* **TASK GOAL**: Go through the lines below and copy any that hold the string "Development".

* **INFORMATION SHOWN**:
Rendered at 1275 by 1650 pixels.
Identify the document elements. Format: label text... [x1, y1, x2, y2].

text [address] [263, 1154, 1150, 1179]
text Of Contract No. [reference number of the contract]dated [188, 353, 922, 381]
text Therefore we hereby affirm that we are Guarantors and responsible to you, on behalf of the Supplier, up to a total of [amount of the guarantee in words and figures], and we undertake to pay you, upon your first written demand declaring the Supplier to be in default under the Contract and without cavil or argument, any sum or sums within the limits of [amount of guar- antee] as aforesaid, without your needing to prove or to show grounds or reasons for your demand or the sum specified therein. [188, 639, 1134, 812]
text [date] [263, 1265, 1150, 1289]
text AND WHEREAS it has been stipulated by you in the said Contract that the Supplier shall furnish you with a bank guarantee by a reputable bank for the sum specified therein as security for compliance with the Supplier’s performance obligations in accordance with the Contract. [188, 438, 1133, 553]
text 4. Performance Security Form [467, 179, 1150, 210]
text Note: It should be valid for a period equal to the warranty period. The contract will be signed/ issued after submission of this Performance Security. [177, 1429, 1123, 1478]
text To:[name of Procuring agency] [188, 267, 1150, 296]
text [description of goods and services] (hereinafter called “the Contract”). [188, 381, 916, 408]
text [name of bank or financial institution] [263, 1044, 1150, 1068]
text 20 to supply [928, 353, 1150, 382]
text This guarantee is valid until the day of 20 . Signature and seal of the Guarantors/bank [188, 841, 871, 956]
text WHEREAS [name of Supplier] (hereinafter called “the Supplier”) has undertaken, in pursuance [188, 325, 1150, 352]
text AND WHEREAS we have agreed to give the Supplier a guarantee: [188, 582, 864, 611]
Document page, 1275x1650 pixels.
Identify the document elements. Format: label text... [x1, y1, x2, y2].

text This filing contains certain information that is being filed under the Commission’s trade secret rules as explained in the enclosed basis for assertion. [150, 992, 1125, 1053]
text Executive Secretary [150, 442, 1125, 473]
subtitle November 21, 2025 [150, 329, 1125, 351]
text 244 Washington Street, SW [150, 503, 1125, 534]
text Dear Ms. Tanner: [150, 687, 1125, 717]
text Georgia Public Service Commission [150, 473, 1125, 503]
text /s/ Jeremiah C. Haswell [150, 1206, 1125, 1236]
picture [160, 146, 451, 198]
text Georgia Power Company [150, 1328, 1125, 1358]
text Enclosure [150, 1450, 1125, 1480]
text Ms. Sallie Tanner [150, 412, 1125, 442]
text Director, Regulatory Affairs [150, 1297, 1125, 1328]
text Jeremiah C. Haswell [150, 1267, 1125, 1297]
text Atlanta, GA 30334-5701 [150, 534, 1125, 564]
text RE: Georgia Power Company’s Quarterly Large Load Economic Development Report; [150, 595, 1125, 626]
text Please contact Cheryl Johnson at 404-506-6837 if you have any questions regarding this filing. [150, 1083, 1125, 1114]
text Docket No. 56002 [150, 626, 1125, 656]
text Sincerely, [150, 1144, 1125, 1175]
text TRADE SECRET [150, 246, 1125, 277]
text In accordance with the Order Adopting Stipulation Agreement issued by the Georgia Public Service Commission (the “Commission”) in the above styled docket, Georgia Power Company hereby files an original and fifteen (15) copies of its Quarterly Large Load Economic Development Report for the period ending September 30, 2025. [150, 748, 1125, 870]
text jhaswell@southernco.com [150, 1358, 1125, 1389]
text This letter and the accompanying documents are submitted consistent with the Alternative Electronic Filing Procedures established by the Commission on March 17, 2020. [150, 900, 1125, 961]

* **OUTPUT FOR THIS TASK**:
text RE: Georgia Power Company’s Quarterly Large Load Economic Development Report; [150, 595, 1125, 626]
text In accordance with the Order Adopting Stipulation Agreement issued by the Georgia Public Service Commission (the “Commission”) in the above styled docket, Georgia Power Company hereby files an original and fifteen (15) copies of its Quarterly Large Load Economic Development Report for the period ending September 30, 2025. [150, 748, 1125, 870]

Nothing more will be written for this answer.